After providing a recap of his career and how he spent the last week of his life with loved ones in Nova Scotia, despite feeling terrible, Tom turned reflective. Mentioning that people often said his career as journalist had become stagnant and stale because he spent almost half a century at one paper, Vartabedian claims he usually responded, “‘Why not?’ If you really love your work and environment, why change?”
And then he offered some final words that I think the Apostle Paul might approve of: “What you do for yourself invariably dies with you. What you do for others lives on and forms legacies. When troubles get you down, find your faith and give it a chance. It’ll be there waiting for you.”
CONCLUSION: Well, time passes for us all, right? Everyday the seconds, minutes, and hours pass until 24 of them have gone by and we start all over again. Day after day, year after year, decade after decade.

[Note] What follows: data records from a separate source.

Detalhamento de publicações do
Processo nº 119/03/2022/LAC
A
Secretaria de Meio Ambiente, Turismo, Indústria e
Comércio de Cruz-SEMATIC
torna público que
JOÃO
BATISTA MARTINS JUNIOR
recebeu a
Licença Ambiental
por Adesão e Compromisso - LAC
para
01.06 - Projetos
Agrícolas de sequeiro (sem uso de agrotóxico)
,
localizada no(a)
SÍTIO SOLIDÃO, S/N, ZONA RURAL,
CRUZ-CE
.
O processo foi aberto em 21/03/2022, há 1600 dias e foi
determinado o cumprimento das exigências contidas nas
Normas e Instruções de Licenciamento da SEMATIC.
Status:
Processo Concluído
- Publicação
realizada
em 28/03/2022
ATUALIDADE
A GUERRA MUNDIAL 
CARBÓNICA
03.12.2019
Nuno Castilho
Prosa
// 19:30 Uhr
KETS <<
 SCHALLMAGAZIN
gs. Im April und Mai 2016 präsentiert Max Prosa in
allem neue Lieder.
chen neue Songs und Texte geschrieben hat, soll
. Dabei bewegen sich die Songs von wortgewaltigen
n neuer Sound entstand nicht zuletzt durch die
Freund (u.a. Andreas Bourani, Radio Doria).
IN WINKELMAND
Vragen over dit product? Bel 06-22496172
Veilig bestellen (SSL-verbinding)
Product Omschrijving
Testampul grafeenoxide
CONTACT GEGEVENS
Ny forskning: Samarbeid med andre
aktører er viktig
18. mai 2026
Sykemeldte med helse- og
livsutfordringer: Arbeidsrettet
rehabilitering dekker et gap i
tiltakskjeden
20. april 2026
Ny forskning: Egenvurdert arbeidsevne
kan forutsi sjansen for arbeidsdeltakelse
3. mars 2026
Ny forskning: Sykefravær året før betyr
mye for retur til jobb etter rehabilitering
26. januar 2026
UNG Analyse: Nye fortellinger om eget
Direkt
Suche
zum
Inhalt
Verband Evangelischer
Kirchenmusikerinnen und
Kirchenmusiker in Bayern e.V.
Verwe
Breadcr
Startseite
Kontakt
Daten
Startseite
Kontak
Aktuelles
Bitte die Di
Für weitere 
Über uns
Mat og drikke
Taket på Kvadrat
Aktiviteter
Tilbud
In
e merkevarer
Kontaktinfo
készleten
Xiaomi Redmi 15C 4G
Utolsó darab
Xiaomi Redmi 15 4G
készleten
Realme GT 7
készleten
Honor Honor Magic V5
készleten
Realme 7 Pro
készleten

The question, of course, is how are we going to live as the seconds, minutes, hours, and days pass? Are we going to live in the world the way it is with all its pettiness, ugliness, and cruelty, or are we going to live as citizens of that new world begun in Jesus Christ?
For now is the moment for us to wake from sleep…the night is far gone, the day is near. Let us then lay aside the works of darkness and put on the armor of light; let us live honorably as in the day…
After all, who wants to have the preacher telling a bunch of lies at their funeral?
And now to Jesus Christ, who loves us and has freed us from our sin and made us to be a kingdom, priests of his God and Father, to him be glory and dominion forever and ever. Amen!